- Восемьдесят пять тысяч, товарищ лейтенант. Сразу? На все? Под корень срезать думаете?
- Я сказал: иду на все!
- Выиграть думаете?
- Надеюсь.
"Но ведь ему все равно - выиграет он или не выиграет", - подумал Никитин и посмотрел с томящим угадыванием на Гранатурова, на Галю; он чувствовал явную нарочитость, мешающую угловатость разговора между Княжко и комбатом, но хорошо знал, что в противоположность Гранатурову Княжко не умел притворяться безобидным балагуром, отходчивым, свойским парнем, чтобы по необходимости обстоятельств нравиться другим и нравиться самому себе. Это была его сила и его слабость.
"Неужели и здесь он волю испытывает?"
Он несколько раз видел, как в первоначальные минуты танковых атак Княжко с упрямо-твердым выражением лица стоял около орудий в полный рост, стоял минут пять, не пригибаясь при близких разрывах, визжащих осколками над головой, и, лишь бледнея, смотрел на вспышки танковых выстрелов, точно этим необъяснимым и бессмысленным риском на виду всего взвода испытывал судьбу. Необъяснимее было то, что, уже спрыгнув в командирский ровик, он почти гневно кричал по телефону, чтобы расчеты не маячили перед танками пристрелочными манекенами, после чего говорил Никитину, что теперь убил в себе зайца, - и внешне был спокоен до исхода боя.
- Я пойду, я прощаюсь с вами, артиллеристы, - неустойчивым голосом сказала Галя и развернула конвертиком сложенную плащ-палатку, накинула ее на плечи. - Гранатурова я оставляю. Все будет в порядке.
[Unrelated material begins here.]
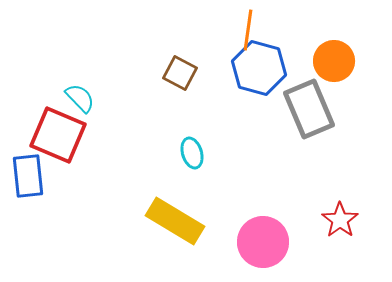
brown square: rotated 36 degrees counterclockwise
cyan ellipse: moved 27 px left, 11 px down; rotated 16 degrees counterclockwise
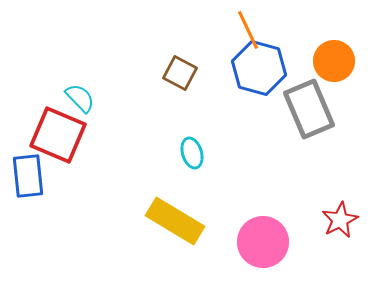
orange line: rotated 33 degrees counterclockwise
red star: rotated 9 degrees clockwise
Медсанбат недалеко.
- Галочка! - вскричал Гранатуров с шутовским страданием. - Что же вы с нами делаете? Красивая русская... одна ночью? В чужом городе?
- Я ничего не боюсь, Гранатуров. Немцы не насилуют русских врачей. Спокойной ночи, артиллеристы.
Это "спокойной ночи" было обращено ко всем, и Никитин, страстно желая сейчас, чтобы Княжко взглянул на нее, оторвался от этой не имеющей смысла игры, сказал что-нибудь, наконец, просто кивнул бы ей, увидел его ничего не выражающие глаза, непроницаемо нацеленные на карты, которые с оттяжкой выбрасывал перед ним в одержимом самозабвении Меженин. Лейтенант Княжко словно не расслышал ернического баса Гранатурова, не расслышал насмешливого ответа Гали - он прямо сидел за столом, аккуратный, способный мальчик, затянутый в подогнанную офицерскую форму и окутанный сигаретным дымом, зеленый свет абажура блестел на его чистоплотно зачесанном косом проборе, на тугой портупее, на серебряных звездочках новеньких, надетых после Берлина погон.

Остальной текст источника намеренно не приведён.